If you are having pain in the front of your knee around your kneecap then you may be dealing with a condition called patellofemoral pain syndrome (PPS). This painful and frustrating condition is colloquially referred to as “runner’s knee” as it commonly affects athletes and runners. However, this injury does not discriminate and it can occur in people who are not athletes too. It can lead to more complicated and severe injuries such as kneecap dislocation if left untreated.
There are numerous things that can contribute to developing runner’s knee. Overuse is a common factor, often from participating in vigorous exercise and athletics. Activities that primarily require repetitive movements put stress on the knee, such as climbing stairs, jogging, or squatting for example. Suddenly changing the intensity, frequency or amount of physical activity that you participate in can also lead to patellofemoral pain syndrome. Using bad exercise techniques or incorrectly using training equipment may also lead to runner’s knee.

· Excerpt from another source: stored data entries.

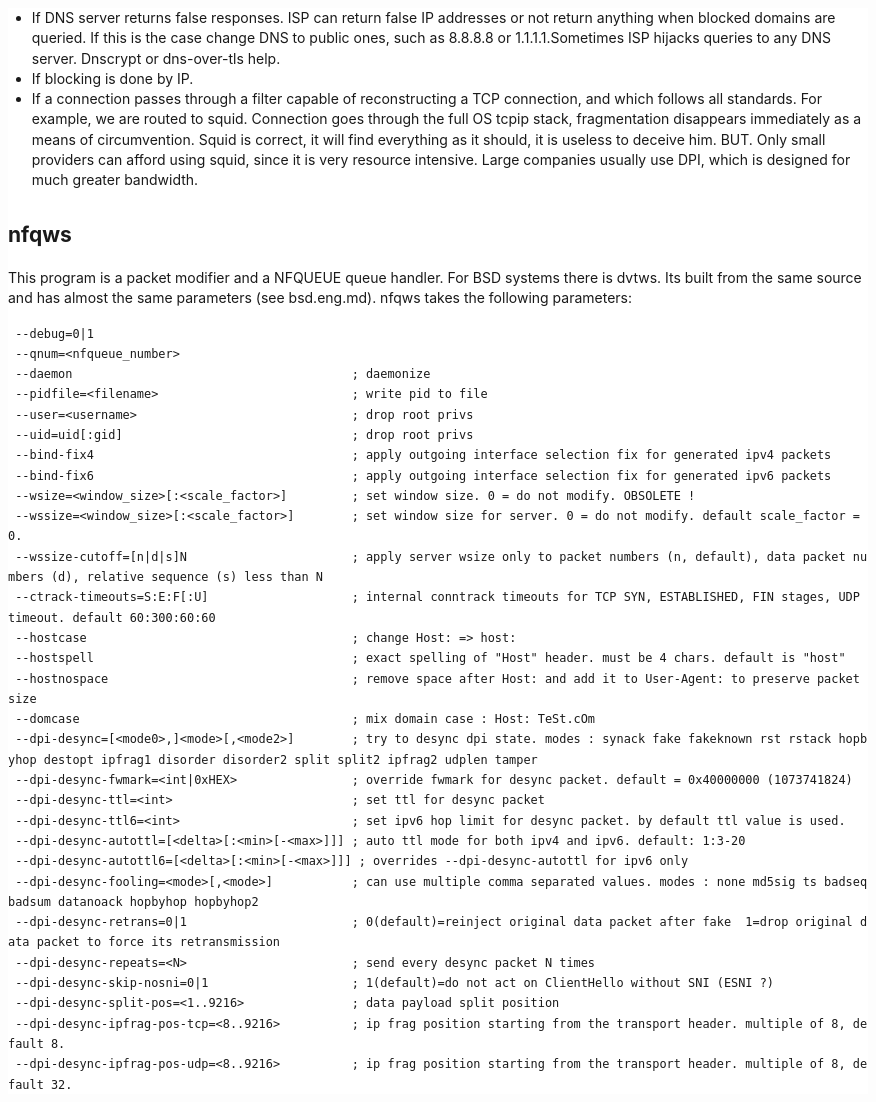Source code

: * If DNS server returns false responses. ISP can return false IP addresses or not return anything
when blocked domains are queried. If this is the case change DNS to public ones, such as 8.8.8.8 or 1.1.1.1.Sometimes ISP hijacks queries to any DNS server. Dnscrypt or dns-over-tls help.
* If blocking is done by IP.
* If a connection passes through a filter capable of reconstructing a TCP connection, and which
follows all standards. For example, we are routed to squid. Connection goes through the full OS tcpip stack, fragmentation disappears immediately as a means of circumvention. Squid is correct, it will find everything as it should, it is useless to deceive him. BUT. Only small providers can afford using squid, since it is very resource intensive. Large companies usually use DPI, which is designed for much greater bandwidth.

## nfqws

This program is a packet modifier and a NFQUEUE queue handler.
For BSD systems there is dvtws. Its built from the same source and has almost the same parameters (see bsd.eng.md).
nfqws takes the following parameters:

```
 --debug=0|1
 --qnum=<nfqueue_number>
 --daemon                                       ; daemonize
 --pidfile=<filename>                           ; write pid to file
 --user=<username>                              ; drop root privs
 --uid=uid[:gid]                                ; drop root privs
 --bind-fix4                                    ; apply outgoing interface selection fix for generated ipv4 packets
 --bind-fix6                                    ; apply outgoing interface selection fix for generated ipv6 packets
 --wsize=<window_size>[:<scale_factor>]         ; set window size. 0 = do not modify. OBSOLETE !
 --wssize=<window_size>[:<scale_factor>]        ; set window size for server. 0 = do not modify. default scale_factor = 0.
 --wssize-cutoff=[n|d|s]N                       ; apply server wsize only to packet numbers (n, default), data packet numbers (d), relative sequence (s) less than N
 --ctrack-timeouts=S:E:F[:U]                    ; internal conntrack timeouts for TCP SYN, ESTABLISHED, FIN stages, UDP timeout. default 60:300:60:60
 --hostcase                                     ; change Host: => host:
 --hostspell                                    ; exact spelling of "Host" header. must be 4 chars. default is "host"
 --hostnospace                                  ; remove space after Host: and add it to User-Agent: to preserve packet size
 --domcase                                      ; mix domain case : Host: TeSt.cOm
 --dpi-desync=[<mode0>,]<mode>[,<mode2>]        ; try to desync dpi state. modes : synack fake fakeknown rst rstack hopbyhop destopt ipfrag1 disorder disorder2 split split2 ipfrag2 udplen tamper
 --dpi-desync-fwmark=<int|0xHEX>                ; override fwmark for desync packet. default = 0x40000000 (1073741824)
 --dpi-desync-ttl=<int>                         ; set ttl for desync packet
 --dpi-desync-ttl6=<int>                        ; set ipv6 hop limit for desync packet. by default ttl value is used.
 --dpi-desync-autottl=[<delta>[:<min>[-<max>]]] ; auto ttl mode for both ipv4 and ipv6. default: 1:3-20
 --dpi-desync-autottl6=[<delta>[:<min>[-<max>]]] ; overrides --dpi-desync-autottl for ipv6 only
 --dpi-desync-fooling=<mode>[,<mode>]           ; can use multiple comma separated values. modes : none md5sig ts badseq badsum datanoack hopbyhop hopbyhop2
 --dpi-desync-retrans=0|1                       ; 0(default)=reinject original data packet after fake  1=drop original data packet to force its retransmission
 --dpi-desync-repeats=<N>                       ; send every desync packet N times
 --dpi-desync-skip-nosni=0|1                    ; 1(default)=do not act on ClientHello without SNI (ESNI ?)
 --dpi-desync-split-pos=<1..9216>               ; data payload split position
 --dpi-desync-ipfrag-pos-tcp=<8..9216>          ; ip frag position starting from the transport header. multiple of 8, default 8.
 --dpi-desync-ipfrag-pos-udp=<8..9216>          ; ip frag position starting from the transport header. multiple of 8, default 32.
```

PPS often involves degrading cartilage that is meant to help absorb the impacts that are put on the knee joint. Once this cartilage degradation occurs past a certain point, your femur and your kneecap will begin contacting or bumping into each other which will cause pain and irritation.
Malalignment of your ankle, hips, or legs can cause your kneecap to shift and that shift can also result in patellofemoral pain syndrome. Weakness or imbalance of the muscles that are found in the front of your thighs, your quadriceps, may cause your kneecap not to track correctly within the knee mechanism which can contribute to runner’s knee development. This could also lead to a patellar dislocation in the future if left untreated.

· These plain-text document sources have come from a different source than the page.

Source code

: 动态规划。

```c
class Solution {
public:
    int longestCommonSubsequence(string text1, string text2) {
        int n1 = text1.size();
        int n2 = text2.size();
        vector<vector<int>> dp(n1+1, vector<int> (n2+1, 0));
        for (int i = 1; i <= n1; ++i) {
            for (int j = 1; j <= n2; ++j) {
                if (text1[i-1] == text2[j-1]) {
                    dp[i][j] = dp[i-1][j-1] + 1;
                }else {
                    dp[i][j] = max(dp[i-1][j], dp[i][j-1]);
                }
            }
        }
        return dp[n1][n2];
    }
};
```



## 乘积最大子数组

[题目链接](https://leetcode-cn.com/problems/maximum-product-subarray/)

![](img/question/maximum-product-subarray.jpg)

With this syndrome the most common symptom is often pain in your kneecap, usually presenting an aching or dull pain that flares up with activity. You may have pain when doing exercises that cause you to repeatedly bend and straighten your knee such as jumping or running. Your pain may intensify when changing your activity level or changing your playing or running surface.
With runner’s knee, symptoms and pain are not only apparent while you are engaged in physical activities. You may also have pain after spending an extended period of time sitting down or with your knees bent. Another symptom you may experience is an audible cracking or popping sound from your knees when standing up and climbing stairs.

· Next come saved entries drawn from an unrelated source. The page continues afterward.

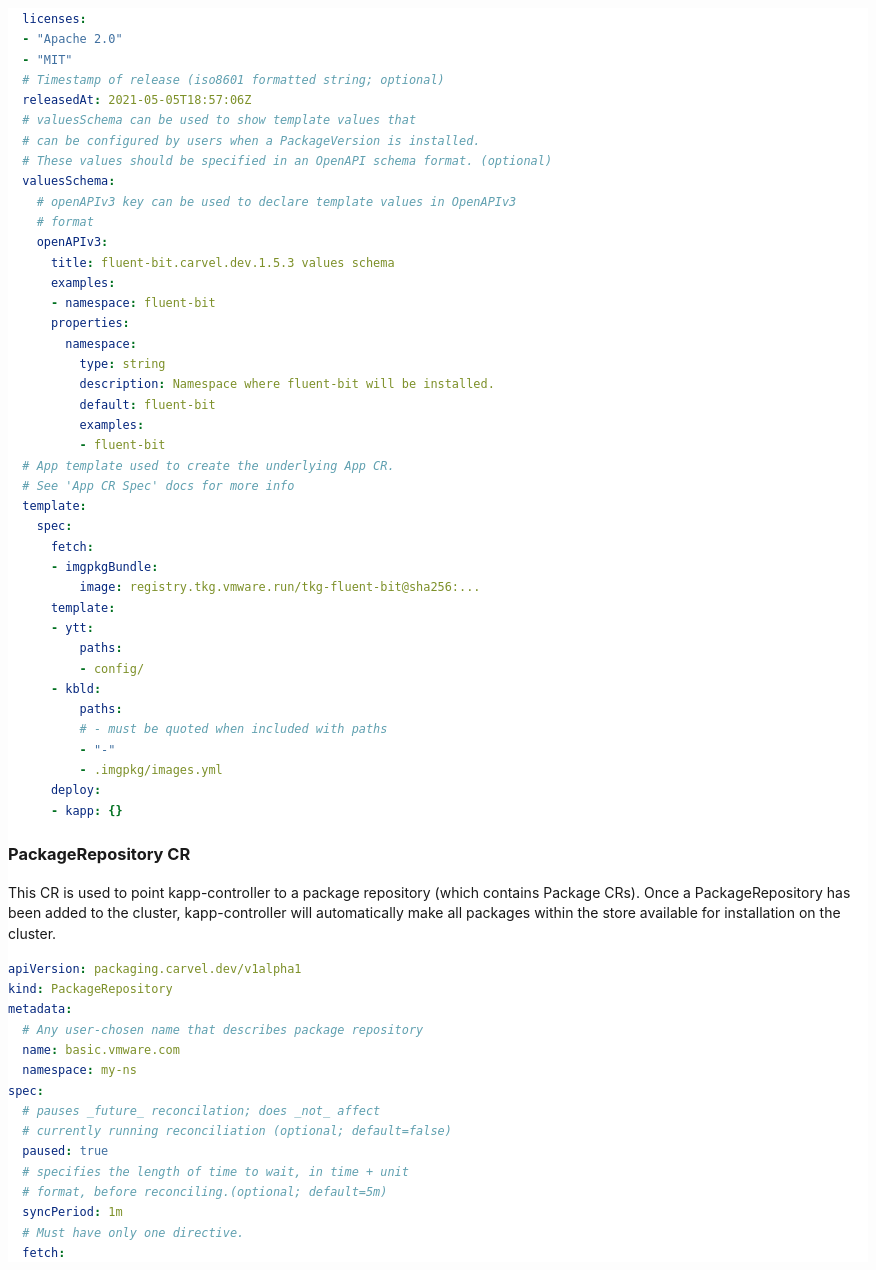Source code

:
 ```yaml
  licenses:
  - "Apache 2.0"
  - "MIT"
  # Timestamp of release (iso8601 formatted string; optional)
  releasedAt: 2021-05-05T18:57:06Z
  # valuesSchema can be used to show template values that
  # can be configured by users when a PackageVersion is installed.
  # These values should be specified in an OpenAPI schema format. (optional)
  valuesSchema:
    # openAPIv3 key can be used to declare template values in OpenAPIv3 
    # format 
    openAPIv3:
      title: fluent-bit.carvel.dev.1.5.3 values schema
      examples:
      - namespace: fluent-bit
      properties:
        namespace:
          type: string
          description: Namespace where fluent-bit will be installed.
          default: fluent-bit
          examples:
          - fluent-bit
  # App template used to create the underlying App CR.
  # See 'App CR Spec' docs for more info
  template:
    spec:
      fetch:
      - imgpkgBundle:
          image: registry.tkg.vmware.run/tkg-fluent-bit@sha256:...
      template:
      - ytt:
          paths:
          - config/
      - kbld:
          paths:
          # - must be quoted when included with paths
          - "-"
          - .imgpkg/images.yml
      deploy:
      - kapp: {}
```

### PackageRepository CR

This CR is used to point kapp-controller to a package repository (which contains Package CRs). Once a PackageRepository has been added to the cluster, kapp-controller will automatically make all packages within the store available for installation on the cluster.

```yaml
apiVersion: packaging.carvel.dev/v1alpha1
kind: PackageRepository
metadata:
  # Any user-chosen name that describes package repository
  name: basic.vmware.com
  namespace: my-ns
spec:
  # pauses _future_ reconcilation; does _not_ affect
  # currently running reconciliation (optional; default=false)
  paused: true
  # specifies the length of time to wait, in time + unit
  # format, before reconciling.(optional; default=5m)
  syncPeriod: 1m
  # Must have only one directive.
  fetch:
```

Most treatments and tools used to treat PPS are designed to alleviate pain and rebuild strength. It is always a good idea to get your knees looked at by a doctor, in the most extreme cases of PPS surgery may be necessary. Many cases are treatable at home though by icing your knee and using compression therapy. If possible keep your knees elevated while sleeping and make sure to allow yourself time to rest.
Runner’s knee does not always mean that you cannot continue running or exercising, just be sure to do so safely. There are tools that can help you stay mobile such as insoles that help absorb impact and knee straps for running that stabilize and support your kneecap and patellar tendon. Knee straps may be small but the amount of pain relief and knee support they provide is often huge.
They are thin bands normally made out of materials that are designed to be both non-slip and breathable. These straps are designed to wrap around your leg just below the curve of your knee and fasten right under your kneecap. Their location plays a big role in how the function, by being worn below the knee they are able to stabilize your knee cap and provide you with some extra support to your patellar tendon. In essence, knee straps help reduce your pain and allow you to continue running and heal from PPS.
You can find both insoles and knee straps online or at your local pharmacy, they can also be found at running shops and some gyms. Your doctor may also be able to recommend what type of insoles and knee straps could help you most and where to find them.